_Exercise_
In the data below, set down exactly the lines from the one containing "momentos incómodos y" up to and including the one containing "Мгновени реакции на". Leave the pictures out.

_Data excerpts_
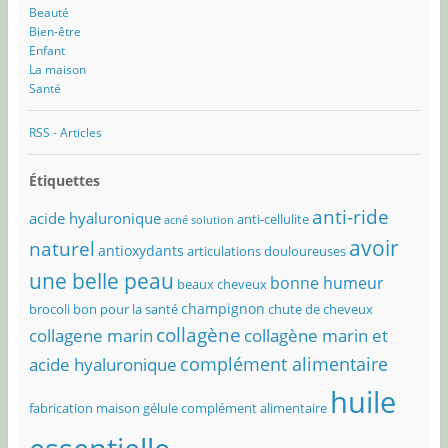
Beauté
Bien-être
Enfant
La maison
Santé
RSS - Articles
Étiquettes
anti-ride
acide hyaluronique
anti-cellulite
acné solution
avoir
naturel
antioxydants
articulations douloureuses
une belle peau
bonne humeur
beaux cheveux
champignon
brocoli bon pour la santé
chute de cheveux
collagène
collagene marin
collagène marin et
complément alimentaire
acide hyaluronique
huile
fabrication maison
gélule complément alimentaire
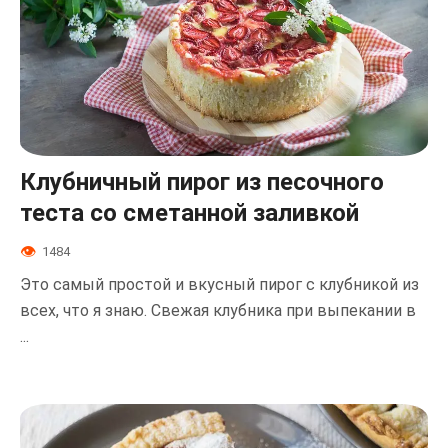
Клубничный пирог из песочного
теста со сметанной заливкой
1484
Это самый простой и вкусный пирог с клубникой из
всех, что я знаю. Свежая клубника при выпекании в
...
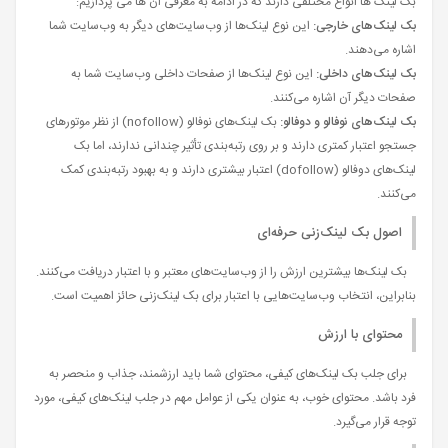
بک لینک ها انواع مختلفی دارند که در ادامه به معرفی آن ها می پردازیم:
بک لینک‌های خارجی:
این نوع لینک‌ها از وب‌سایت‌های دیگر به وب‌سایت شما
اشاره می‌دهند.
بک لینک‌های داخلی:
این نوع لینک‌ها از صفحات داخلی وب‌سایت شما به
صفحات دیگر آن اشاره می‌کنند.
بک لینک‌های نوفالو و دوفالو:
بک لینک‌های نوفالو (nofollow) از نظر موتورهای
جستجو اعتبار کمتری دارند و بر روی رتبه‌بندی تأثیر چندانی ندارند، اما بک
لینک‌های دوفالو (dofollow) اعتبار بیشتری دارند و به بهبود رتبه‌بندی کمک
می‌کنند.
اصول بک لینک‌زنی حرفه‌ای
بک لینک‌ها بیشترین ارزش را از وب‌سایت‌های معتبر و با اعتبار دریافت می‌کنند.
بنابراین، انتخاب وب‌سایت‌هایی با اعتبار برای بک لینک‌زنی حائز اهمیت است.
محتوای با ارزش
برای جلب بک لینک‌های کیفی، محتوای شما باید ارزشمند، جذاب و منحصر به
فرد باشد. محتوای خوب، به عنوان یکی از عوامل مهم در جلب لینک‌های کیفی، مورد
توجه قرار می‌گیرد.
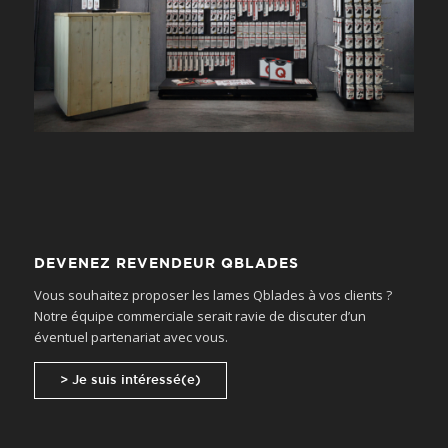
DEVENEZ REVENDEUR QBLADES
Vous souhaitez proposer les lames Qblades à vos clients ?
Notre équipe commerciale serait ravie de discuter d’un
éventuel partenariat avec vous.
> Je suis intéressé(e)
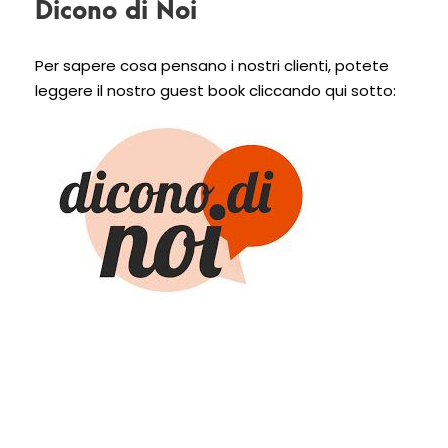
Dicono di Noi
Per sapere cosa pensano i nostri clienti, potete
leggere il nostro guest book cliccando qui sotto:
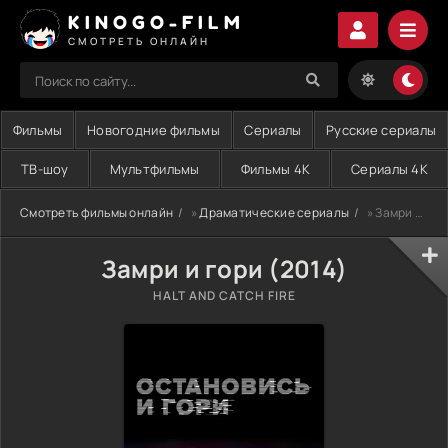
KINOGO-FILM
СМОТРЕТЬ ОНЛАЙН
Фильмы
Новогодние фильмы
Сериалы
Русские сериалы
ТВ-шоу
Мультфильмы
Фильмы 4K
Сериалы 4K
Смотреть фильмы онлайн
»
Драматические сериалы
» Замри и гори (2014)
Замри и гори (2014)
HALT AND CATCH FIRE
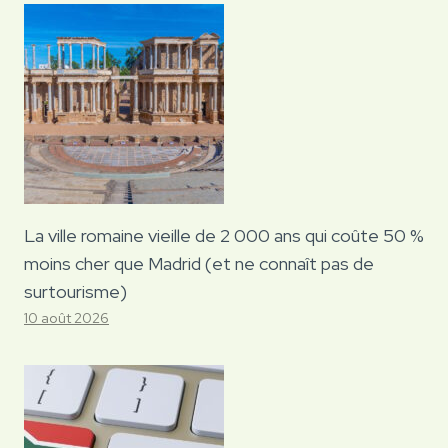
La ville romaine vieille de 2 000 ans qui coûte 50 %
moins cher que Madrid (et ne connaît pas de
surtourisme)
10 août 2026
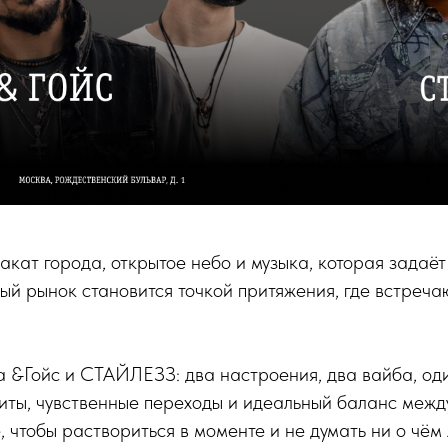
кат города, открытое небо и музыка, которая задаёт
ый рынок становится точкой притяжения, где встречаю
а &Гойс и СТАЙЛЕЗЗ: два настроения, два вайба, од
биты, чувственные переходы и идеальный баланс межд
 чтобы раствориться в моменте и не думать ни о чём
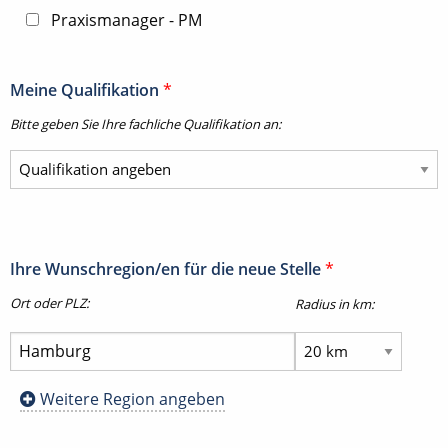
Praxismanager - PM
Meine Qualifikation
*
Bitte geben Sie Ihre fachliche Qualifikation an:
Ihre Wunschregion/en für die neue Stelle
*
Ort oder PLZ:
Radius in km:
Weitere Region angeben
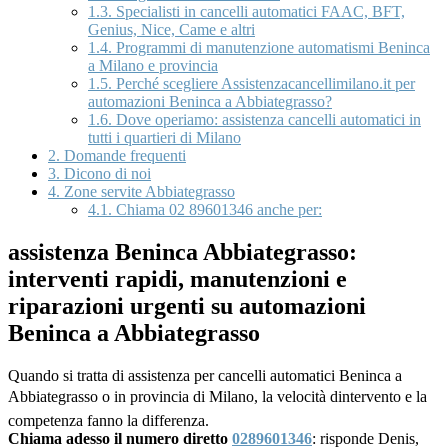
1.3.
Specialisti in cancelli automatici FAAC, BFT,
Genius, Nice, Came e altri
1.4.
Programmi di manutenzione automatismi Beninca
a Milano e provincia
1.5.
Perché scegliere Assistenzacancellimilano.it per
automazioni Beninca a Abbiategrasso?
1.6.
Dove operiamo: assistenza cancelli automatici in
tutti i quartieri di Milano
2.
Domande frequenti
3.
Dicono di noi
4.
Zone servite Abbiategrasso
4.1.
Chiama 02 89601346 anche per:
assistenza Beninca Abbiategrasso:
interventi rapidi, manutenzioni e
riparazioni urgenti su automazioni
Beninca a Abbiategrasso
Quando si tratta di assistenza per cancelli automatici Beninca a
Abbiategrasso o in provincia di Milano, la velocità dintervento e la
competenza fanno la differenza.
Chiama adesso il numero diretto
0289601346
: risponde Denis,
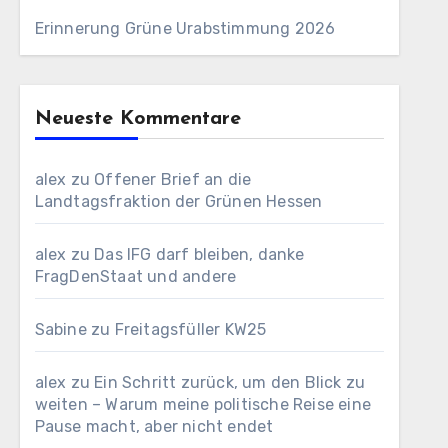
Erinnerung Grüne Urabstimmung 2026
Neueste Kommentare
alex
zu
Offener Brief an die
Landtagsfraktion der Grünen Hessen
alex
zu
Das IFG darf bleiben, danke
FragDenStaat und andere
Sabine
zu
Freitagsfüller KW25
alex
zu
Ein Schritt zurück, um den Blick zu
weiten – Warum meine politische Reise eine
Pause macht, aber nicht endet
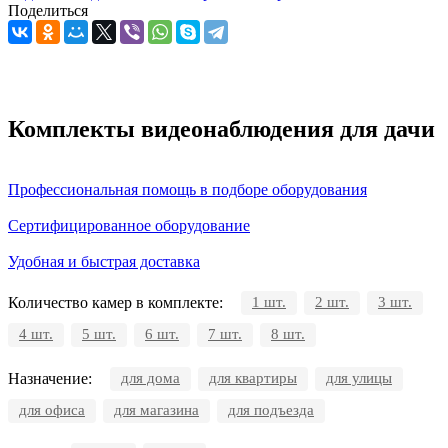
Поделиться
Комплекты видеонаблюдения для дачи
Профессиональная помощь в подборе оборудования
Сертифицированное оборудование
Удобная и быстрая доставка
Количество камер в комплекте:
1 шт.
2 шт.
3 шт.
4 шт.
5 шт.
6 шт.
7 шт.
8 шт.
Назначение:
для дома
для квартиры
для улицы
для офиса
для магазина
для подъезда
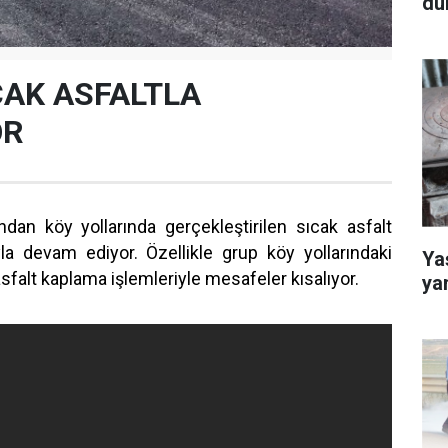
dü
CAK ASFALTLA
OR
ından köy yollarında gerçekleştirilen sıcak asfalt
yla devam ediyor. Özellikle grup köy yollarındaki
Yaş
sfalt kaplama işlemleriyle mesafeler kısalıyor.
ya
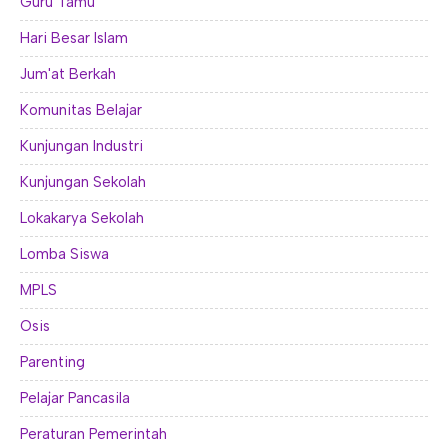
Guru Tamu
Hari Besar Islam
Jum'at Berkah
Komunitas Belajar
Kunjungan Industri
Kunjungan Sekolah
Lokakarya Sekolah
Lomba Siswa
MPLS
Osis
Parenting
Pelajar Pancasila
Peraturan Pemerintah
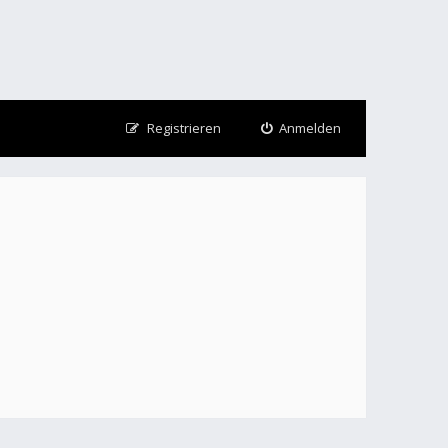
Registrieren
Anmelden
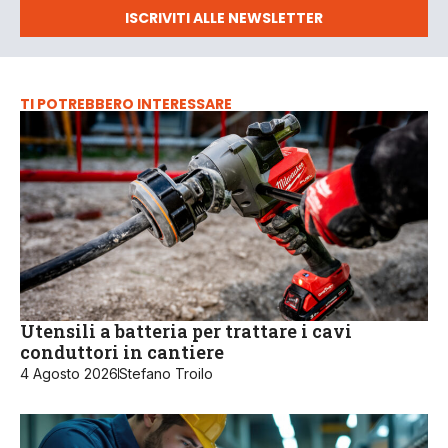
ISCRIVITI ALLE NEWSLETTER
TI POTREBBERO INTERESSARE
Utensili a batteria per trattare i cavi
conduttori in cantiere
4 Agosto 2026
Stefano Troilo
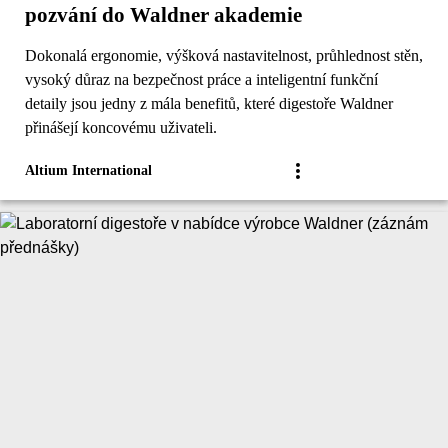
pozvání do Waldner akademie
Dokonalá ergonomie, výšková nastavitelnost, průhlednost stěn,
vysoký důraz na bezpečnost práce a inteligentní funkční
detaily jsou jedny z mála benefitů, které digestoře Waldner
přinášejí koncovému uživateli.
Altium International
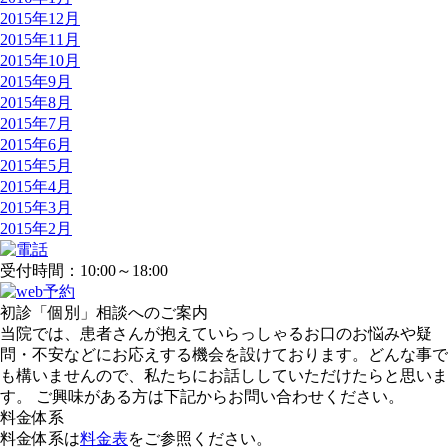
2015年12月
2015年11月
2015年10月
2015年9月
2015年8月
2015年7月
2015年6月
2015年5月
2015年4月
2015年3月
2015年2月
受付時間：10:00～18:00
初診「個別」相談へのご案内
当院では、患者さんが抱えていらっしゃるお口のお悩みや疑
問・不安などにお応えする機会を設けております。どんな事で
も構いませんので、私たちにお話ししていただけたらと思いま
す。 ご興味がある方は下記からお問い合わせください。
料金体系
料金体系は
料金表
をご参照ください。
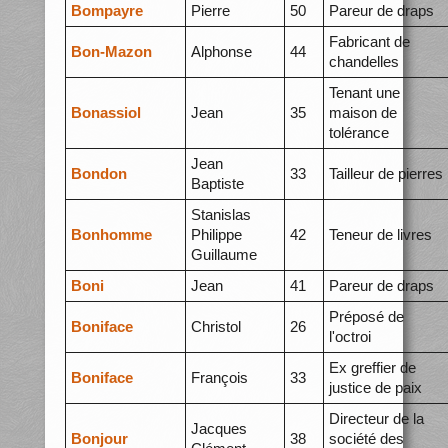
Bompayre
Pierre
50
Pareur de draps
Fabricant de
Bon-Mazon
Alphonse
44
chandelles
Tenant une
Bonassiol
Jean
35
maison de
tolérance
Jean
Bondon
33
Tailleur de pierres
Baptiste
Stanislas
Bonhomme
Philippe
42
Teneur de livres
Guillaume
Boni
Jean
41
Pareur de draps
Préposé de
Boniface
Christol
26
l'octroi
Ex greffier de
Boniface
François
33
justice de paix
Directeur de la
Jacques
Bonjour
38
société des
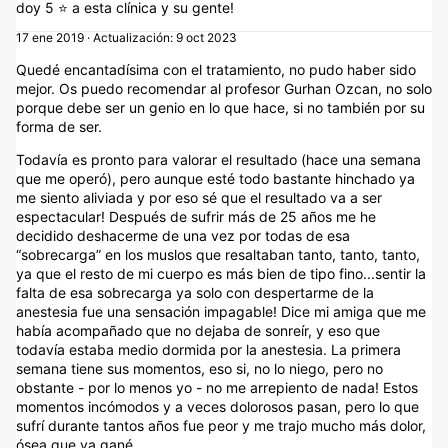
doy 5 ⭐️ a esta clínica y su gente!
17 ene 2019 · Actualización: 9 oct 2023
Quedé encantadísima con el tratamiento, no pudo haber sido
mejor. Os puedo recomendar al profesor Gurhan Ozcan, no solo
porque debe ser un genio en lo que hace, si no también por su
forma de ser.
Todavía es pronto para valorar el resultado (hace una semana
que me operó), pero aunque esté todo bastante hinchado ya
me siento aliviada y por eso sé que el resultado va a ser
espectacular! Después de sufrir más de 25 años me he
decidido deshacerme de una vez por todas de esa
“sobrecarga” en los muslos que resaltaban tanto, tanto, tanto,
ya que el resto de mi cuerpo es más bien de tipo fino...sentir la
falta de esa sobrecarga ya solo con despertarme de la
anestesia fue una sensación impagable! Dice mi amiga que me
había acompañado que no dejaba de sonreír, y eso que
todavía estaba medio dormida por la anestesia. La primera
semana tiene sus momentos, eso si, no lo niego, pero no
obstante - por lo menos yo - no me arrepiento de nada! Estos
momentos incómodos y a veces dolorosos pasan, pero lo que
sufrí durante tantos años fue peor y me trajo mucho más dolor,
ósea que ya gané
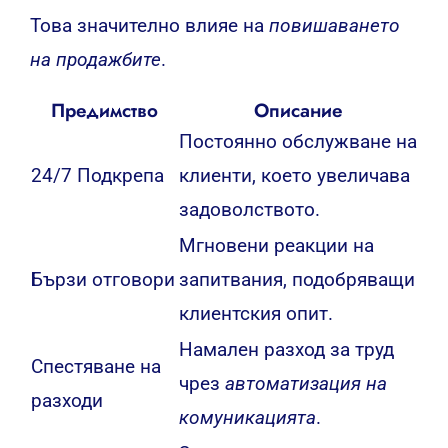
Това значително влияе на
повишаването
на продажбите
.
Предимство
Описание
Постоянно обслужване на
24/7 Подкрепа
клиенти, което увеличава
задоволството.
Мгновени реакции на
Бързи отговори
запитвания, подобряващи
клиентския опит.
Намален разход за труд
Спестяване на
чрез
автоматизация на
разходи
комуникацията
.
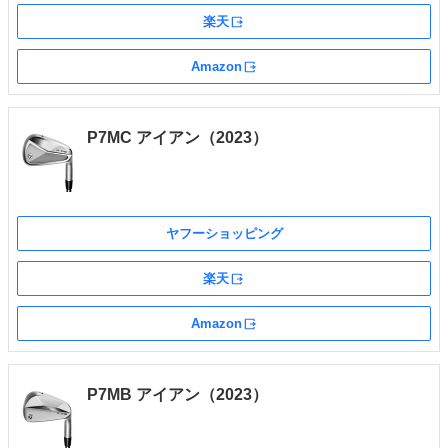
楽天
外部サイト
Amazon
外部サイト
P7MC アイアン（2023）
ヤフーショッピング
楽天
外部サイト
Amazon
外部サイト
P7MB アイアン（2023）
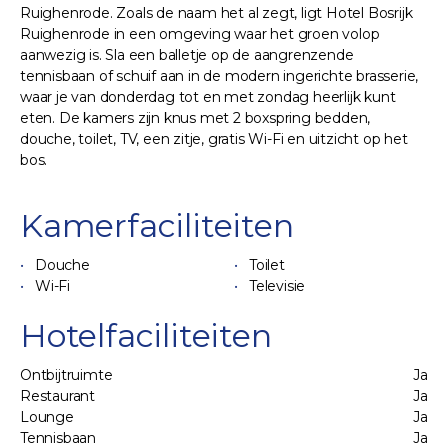
Ruighenrode. Zoals de naam het al zegt, ligt Hotel Bosrijk
Ruighenrode in een omgeving waar het groen volop
aanwezig is. Sla een balletje op de aangrenzende
tennisbaan of schuif aan in de modern ingerichte brasserie,
waar je van donderdag tot en met zondag heerlijk kunt
eten. De kamers zijn knus met 2 boxspring bedden,
douche, toilet, TV, een zitje, gratis Wi-Fi en uitzicht op het
bos.
Kamerfaciliteiten
Douche
Toilet
Wi-Fi
Televisie
Hotelfaciliteiten
Ontbijtruimte
Ja
Restaurant
Ja
Lounge
Ja
Tennisbaan
Ja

_Response area_
momentos incómodos y a veces dolorosos pasan, pero lo que
sufrí durante tantos años fue peor y me trajo mucho más dolor,
ósea que ya gané
Това значително влияе на
повишаването
на продажбите
.
Предимство
Описание
Постоянно обслужване на
24/7 Подкрепа
клиенти, което увеличава
задоволството.
Мгновени реакции на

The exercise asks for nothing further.